## Your objective:
An image-free reproduction of the data below is needed: print it exactly.

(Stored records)
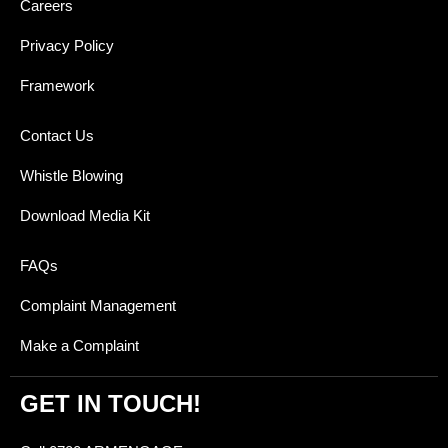
Careers
Privacy Policy
Framework
Contact Us
Whistle Blowing
Download Media Kit
FAQs
Complaint Management
Make a Complaint
GET IN TOUCH!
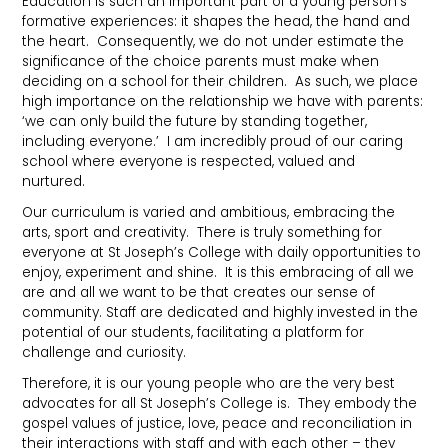
Education is such an important part of a young person’s
formative experiences: it shapes the head, the hand and
the heart. Consequently, we do not under estimate the
significance of the choice parents must make when
deciding on a school for their children. As such, we place
high importance on the relationship we have with parents:
‘we can only build the future by standing together,
including everyone.’ I am incredibly proud of our caring
school where everyone is respected, valued and
nurtured.
Our curriculum is varied and ambitious, embracing the
arts, sport and creativity. There is truly something for
everyone at St Joseph’s College with daily opportunities to
enjoy, experiment and shine. It is this embracing of all we
are and all we want to be that creates our sense of
community. Staff are dedicated and highly invested in the
potential of our students, facilitating a platform for
challenge and curiosity.
Therefore, it is our young people who are the very best
advocates for all St Joseph’s College is. They embody the
gospel values of justice, love, peace and reconciliation in
their interactions with staff and with each other – they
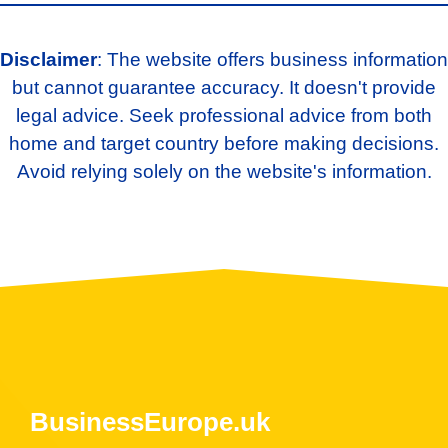
Disclaimer
: The website offers business information
but cannot guarantee accuracy. It doesn't provide
legal advice. Seek professional advice from both
home and target country before making decisions.
Avoid relying solely on the website's information.
BusinessEurope.uk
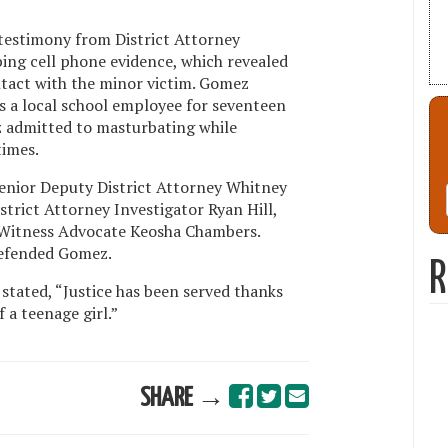
d testimony from District Attorney
bing cell phone evidence, which revealed
tact with the minor victim. Gomez
as a local school employee for seventeen
z admitted to masturbating while
times.
enior Deputy District Attorney Whitney
trict Attorney Investigator Ryan Hill,
 Witness Advocate Keosha Chambers.
efended Gomez.
R
 stated, “Justice has been served thanks
 a teenage girl.”
SHARE →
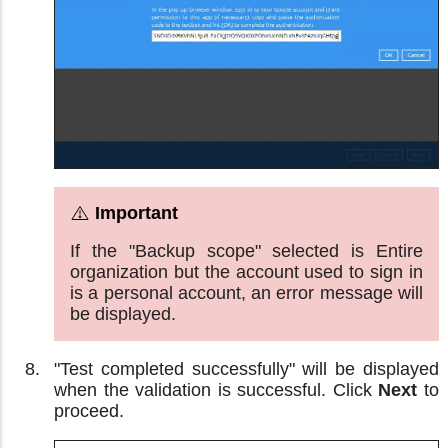
If the "Backup scope" selected is Entire
organization but the account used to sign in
is a personal account, an error message will
be displayed.
"Test completed successfully" will be displayed
when the validation is successful. Click
Next
to
proceed.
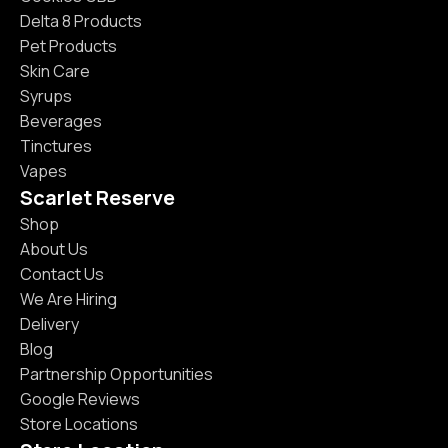
Delta 8 Products
Pet Products
Skin Care
Syrups
Beverages
Tinctures
Vapes
Scarlet Reserve
Shop
About Us
Contact Us
We Are Hiring
Delivery
Blog
Partnership Opportunities
Google Reviews
Store Locations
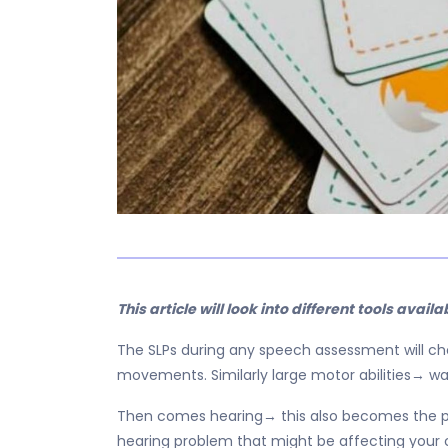
This article will look into different tools avail
The SLPs during any speech assessment will choo
movements. Similarly large motor abilities→ wa
Then comes hearing→ this also becomes the pa
hearing problem that might be affecting your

## Answer to the exercise:
Careers
Privacy Policy
Framework
Contact Us
Whistle Blowing
Download Media Kit
FAQs
Complaint Management
Make a Complaint
GET IN TOUCH!
Education is such an important part of a young person’s
formative experiences: it shapes the head, the hand and
the heart. Consequently, we do not under estimate the
significance of the choice parents must make when
deciding on a school for their children. As such, we place
high importance on the relationship we have with parents:
‘we can only build the future by standing together,
including everyone.’ I am incredibly proud of our caring
school where everyone is respected, valued and
nurtured.
Our curriculum is varied and ambitious, embracing the
arts, sport and creativity. There is truly something for
everyone at St Joseph’s College with daily opportunities to
enjoy, experiment and shine. It is this embracing of all we
are and all we want to be that creates our sense of
community. Staff are dedicated and highly invested in the
potential of our students, facilitating a platform for
challenge and curiosity.
Therefore, it is our young people who are the very best
advocates for all St Joseph’s College is. They embody the
gospel values of justice, love, peace and reconciliation in
their interactions with staff and with each other – they
Disclaimer
: The website offers business information
but cannot guarantee accuracy. It doesn't provide
legal advice. Seek professional advice from both
home and target country before making decisions.
Avoid relying solely on the website's information.
BusinessEurope.uk
d testimony from District Attorney
bing cell phone evidence, which revealed
tact with the minor victim. Gomez
as a local school employee for seventeen
z admitted to masturbating while
times.
enior Deputy District Attorney Whitney
trict Attorney Investigator Ryan Hill,
 Witness Advocate Keosha Chambers.
efended Gomez.
R
 stated, “Justice has been served thanks
 a teenage girl.”
SHARE →
If the "Backup scope" selected is Entire
organization but the account used to sign in
is a personal account, an error message will
be displayed.
"Test completed successfully" will be displayed
when the validation is successful. Click
Next
to
proceed.
Delta 8 Products
Pet Products
Skin Care
Syrups
Beverages
Tinctures
Vapes
Scarlet Reserve
Shop
About Us
Contact Us
We Are Hiring
Delivery
Blog
Partnership Opportunities
Google Reviews
Store Locations
This article will look into different tools avail
The SLPs during any speech assessment will choo
movements. Similarly large motor abilities→ wa
Then comes hearing→ this also becomes the pa
hearing problem that might be affecting your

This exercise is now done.